As pedras que encontro servem de assento
Onde espero e conto a chuva cair em destempero, em desalento.
Irá encher minha caixa d´água e também meus olhos lacrimejantes.
Os dois transbordarão juntos, e aguardarão o mesmo instante.
Quererem ver o rio determinado, seguindo seu curso vazio.
Alagando o limpo descampado, chegando forte, porém tardio.
Faça gotejar agora, faça brilhar o sol,
Faça romper a aurora no canto livre do rouxinol.
Já passou longe da hora, de meu peito se encher
E ficar repleto de você.

A VERDADEIRA NOITE FELIZ

Você não precisou dizer nada, e mesmo assim o céu se abriu,
Seus dedos correram e com o tato de suas mãos você fez som.
Rolavam pelas claves as notas, e soava pela sala a magia.
Magia de um futuro pensado, dentro daquilo que será seu dom

De lágrimas se fez minha admiração, de olhos abertos e fatais,
Com as ondas que quebravam diante do toque de suas mãos,
Bosques que cobriam meus quinhões, que sem você seriam lamaçais
Chorei pelo sol entoado, pelo redimido, e aguardei lá a intenção.

São sete pilares que encostados se fazem mágicos,
São infinitos andares que só a emoção não tripudia
Se faz alegre, os sons que sem sua doçura seriam trágicos

Abra a alma para seu sorriso, e com o coração solte sua melodia,
Eu não consigo imaginar, ou pensar num paraíso,
Sem ouvi-la noite adentro vê-la ao raiar do dia.

MATA-ME DE AMOR

Eu vejo uma cor que me encanta em deleite paixão.
É o tom da ternura, coberto com a fúria seca da ilusão
Num corpo novo, de pele dourada e cabelos lisos.
Ainda consigo sentir o ar soturno me despindo do juízo.

Suas mãos livres tocaram apenas o que eu pude notar.
Sua boca rosa, se fez colorida, em cores que quero imaginar,
Mas não posso me deitar, sem antes dar adeus ao sonho
De uma falsa vertigem dentro da altura infinita que proponho.
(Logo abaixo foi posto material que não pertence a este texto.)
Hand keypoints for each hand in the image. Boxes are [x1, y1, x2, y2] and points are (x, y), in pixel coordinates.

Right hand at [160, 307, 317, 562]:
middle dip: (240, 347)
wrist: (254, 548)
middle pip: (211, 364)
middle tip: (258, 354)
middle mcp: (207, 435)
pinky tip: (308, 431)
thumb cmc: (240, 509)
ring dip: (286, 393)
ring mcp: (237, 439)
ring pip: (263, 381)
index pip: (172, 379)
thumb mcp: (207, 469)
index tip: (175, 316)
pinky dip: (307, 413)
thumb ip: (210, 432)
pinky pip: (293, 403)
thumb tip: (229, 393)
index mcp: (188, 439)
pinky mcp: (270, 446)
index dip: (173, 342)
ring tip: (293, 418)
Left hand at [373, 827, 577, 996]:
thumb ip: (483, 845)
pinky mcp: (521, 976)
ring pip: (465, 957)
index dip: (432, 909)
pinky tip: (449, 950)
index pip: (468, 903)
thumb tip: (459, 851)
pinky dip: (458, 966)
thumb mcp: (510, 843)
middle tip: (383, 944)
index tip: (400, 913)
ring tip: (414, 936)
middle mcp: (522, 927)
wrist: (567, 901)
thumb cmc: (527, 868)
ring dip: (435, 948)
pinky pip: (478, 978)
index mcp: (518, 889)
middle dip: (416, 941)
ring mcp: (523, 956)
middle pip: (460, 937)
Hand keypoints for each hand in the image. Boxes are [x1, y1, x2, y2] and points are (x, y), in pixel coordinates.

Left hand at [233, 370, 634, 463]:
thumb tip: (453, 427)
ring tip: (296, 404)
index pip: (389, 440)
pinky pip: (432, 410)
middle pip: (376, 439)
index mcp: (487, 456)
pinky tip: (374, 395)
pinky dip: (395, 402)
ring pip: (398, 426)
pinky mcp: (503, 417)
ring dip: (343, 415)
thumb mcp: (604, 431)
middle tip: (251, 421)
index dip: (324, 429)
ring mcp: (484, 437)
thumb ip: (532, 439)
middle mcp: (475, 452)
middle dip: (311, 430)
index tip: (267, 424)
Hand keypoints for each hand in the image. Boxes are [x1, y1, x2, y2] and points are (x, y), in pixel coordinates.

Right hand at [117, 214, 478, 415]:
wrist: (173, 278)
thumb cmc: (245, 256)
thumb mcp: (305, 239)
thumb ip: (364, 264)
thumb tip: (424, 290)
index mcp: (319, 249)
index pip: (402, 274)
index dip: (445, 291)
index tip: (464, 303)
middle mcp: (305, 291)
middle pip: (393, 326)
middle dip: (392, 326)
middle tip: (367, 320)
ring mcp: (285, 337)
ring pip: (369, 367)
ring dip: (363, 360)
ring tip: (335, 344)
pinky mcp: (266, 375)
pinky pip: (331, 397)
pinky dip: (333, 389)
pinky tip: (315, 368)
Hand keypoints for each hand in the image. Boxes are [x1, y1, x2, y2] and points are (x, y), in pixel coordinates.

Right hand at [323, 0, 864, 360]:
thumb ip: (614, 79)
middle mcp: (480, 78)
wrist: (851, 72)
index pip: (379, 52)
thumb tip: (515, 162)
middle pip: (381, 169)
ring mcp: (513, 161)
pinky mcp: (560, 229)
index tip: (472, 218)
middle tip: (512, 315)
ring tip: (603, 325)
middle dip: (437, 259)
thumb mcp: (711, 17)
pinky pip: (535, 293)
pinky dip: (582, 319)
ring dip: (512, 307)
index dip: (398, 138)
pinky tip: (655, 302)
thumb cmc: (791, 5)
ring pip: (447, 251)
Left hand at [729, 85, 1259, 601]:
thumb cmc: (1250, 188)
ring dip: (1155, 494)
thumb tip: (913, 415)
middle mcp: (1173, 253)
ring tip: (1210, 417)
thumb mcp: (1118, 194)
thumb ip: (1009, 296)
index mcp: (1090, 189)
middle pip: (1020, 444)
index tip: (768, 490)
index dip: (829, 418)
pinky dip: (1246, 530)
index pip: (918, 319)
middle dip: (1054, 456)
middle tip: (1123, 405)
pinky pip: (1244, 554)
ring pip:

Saltar, parece loucura. Pode até ser intenso, mas é louco.
Resta-me gritar à pele crua. Grito vazio a plenos pulmões, rouco.
Despi-la ainda quero, mesmo que seja apenas para ver,
Um olhar sincero, que surge mesmo quando erro, perto de você.

Quero ver a marca que o açúcar deixou em curvas.
Um doce encanto, mostrado branco, em meio a pele turva.
Suaviza a força, que explodiu em mantras sagrados,
Eterniza a escada, na busca da rota do céu estrelado.

E as alegorias de uma febre em pele de sabor,
Me dizem o quanto meu corpo ainda precisa de calor.
Eu posso nas passagens de uma paisagem sem lar
Buscar o balde, achar o poço, desenrolar a corda para sua sede matar.

PÊNDULO

Olha o só coração, vê o seu relógio,
Mas não sabe que horas são.
Veja ainda suas veias, entradas abertas,
Uma viagem incerta, paredes feitas de ilusão.

Bate com o toque forte dos ponteiros,
Sente ainda ressaltar o seu tambor,
Não entende se vive apenas passageiro,
Ou se perdeu a linha, a isca pescador.

Aprende que o sangue por ele já passou,
Uma vez ou mais, já não sabe precisar,
Ainda que a si mesmo delegou,
Asas de passarinho sem saber voar.

Voou longe e solitário meu pequeno,
Não tive força ou vontade de impedir,
Tomou chuva, vento forte e sereno,
Viu o sol e não pode mais partir.

Voa alto coração de passarinho
Traga uma rosa para ver se bem me quer,
Não tenho medo de dormir aqui sozinho
Tenho ao meu lado o aconchego de mulher.

Alguém que bateu asas num instante e chegou
Mulher de um nome limpo, puro que não é vão,
Flores de pétalas com o cheiro de quem casou,
Isabel, mulher e esposa me diga que horas são.